Bobby and Doug Shaftoe are father and son, but they experience only a short time together during the American invasion of Manila. Bobby seems aware of his impending death, wishing to give his son an experience that “is going to stick” (774) with him for the rest of his life. He is vindicated when, at the end of the novel, Doug recounts this emotional experience with his father. Bobby and Doug’s experience of the war was very different, yet they are bonded together across the decades by more than just blood. Similarly, Bobby’s affection for his son echoes in Doug’s affection for Amy, with his fierce commitment to his daughter’s happiness mirroring his own traumatic relationship with a mother who contracted leprosy and a father who died shortly after they met.
The novel also frames gold and treasure as a model for this interpretation of trauma. During World War II, the German and Japanese armies invade many countries and pilfer vast quantities of loot. While these armies may claim to be operating for military advantage or patriotism, characters like Goto Dengo come to see their own compatriots as little more than greedy thieves, no different from any other violent men in history. The gold and treasure are stored away in facilities like Golgotha to provide postwar fortunes for the officers. The gold, stolen from other countries in a traumatic and violent manner, is buried but not forgotten.
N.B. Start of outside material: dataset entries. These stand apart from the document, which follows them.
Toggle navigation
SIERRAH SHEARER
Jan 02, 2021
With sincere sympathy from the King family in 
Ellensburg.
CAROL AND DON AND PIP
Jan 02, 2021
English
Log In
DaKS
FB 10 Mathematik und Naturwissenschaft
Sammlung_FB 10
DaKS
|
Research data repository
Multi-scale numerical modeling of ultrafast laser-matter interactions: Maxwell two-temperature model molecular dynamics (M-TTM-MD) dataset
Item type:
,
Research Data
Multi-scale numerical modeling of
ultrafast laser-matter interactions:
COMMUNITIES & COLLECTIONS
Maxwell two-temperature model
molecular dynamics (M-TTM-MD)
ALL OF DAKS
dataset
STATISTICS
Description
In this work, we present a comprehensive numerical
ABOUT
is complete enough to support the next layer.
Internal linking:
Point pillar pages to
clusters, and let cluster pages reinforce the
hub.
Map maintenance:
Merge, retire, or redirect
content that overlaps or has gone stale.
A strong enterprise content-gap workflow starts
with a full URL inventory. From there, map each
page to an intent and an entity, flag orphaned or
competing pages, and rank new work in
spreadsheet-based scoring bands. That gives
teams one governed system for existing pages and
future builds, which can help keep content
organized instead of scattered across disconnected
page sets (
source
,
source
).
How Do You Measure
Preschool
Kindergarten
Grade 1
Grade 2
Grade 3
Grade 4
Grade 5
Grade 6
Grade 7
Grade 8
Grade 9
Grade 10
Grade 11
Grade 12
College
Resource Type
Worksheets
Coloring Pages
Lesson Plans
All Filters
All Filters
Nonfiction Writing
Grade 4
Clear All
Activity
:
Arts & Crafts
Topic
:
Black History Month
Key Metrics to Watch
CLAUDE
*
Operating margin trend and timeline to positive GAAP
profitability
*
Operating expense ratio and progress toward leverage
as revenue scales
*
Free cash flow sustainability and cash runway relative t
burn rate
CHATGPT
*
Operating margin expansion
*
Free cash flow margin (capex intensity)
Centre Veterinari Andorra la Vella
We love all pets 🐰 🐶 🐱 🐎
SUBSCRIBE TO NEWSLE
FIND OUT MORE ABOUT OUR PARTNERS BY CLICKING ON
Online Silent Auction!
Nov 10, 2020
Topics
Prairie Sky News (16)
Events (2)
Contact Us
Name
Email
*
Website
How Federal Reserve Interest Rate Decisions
In much the same way, the trauma of the war is buried deep but not forgotten. People are drawn back to it, searching for the gold as a means of processing their own trauma. The treasure hunters such as General Wing are the latest manifestation of the same greed and self-interest which motivated the original theft of the gold. Only when Avi and Randy approach Goto Dengo with a humanitarian plan for the gold does he give his approval to dig up Golgotha. To do so, however, is a figurative and literal minefield, with the characters navigating the traumatized landscape of a postwar world, knowing that the wrong step can result in their death. The dangers of the war remain deeply buried, just like the Japanese landmines.
Finally, Enoch Root appears to operate outside the typical parameters of time and mortality, but he helps to heal other characters’ trauma, both psychological and physical, by aiding both Bobby and Randy in different decades. Root, through his implausible existence, emphasizes the intergenerational nature of the novel. He is an intergenerational figure with experience of war and trauma, a character whose existence emphasizes the theme, yet whose inscrutability leaves many unanswered questions.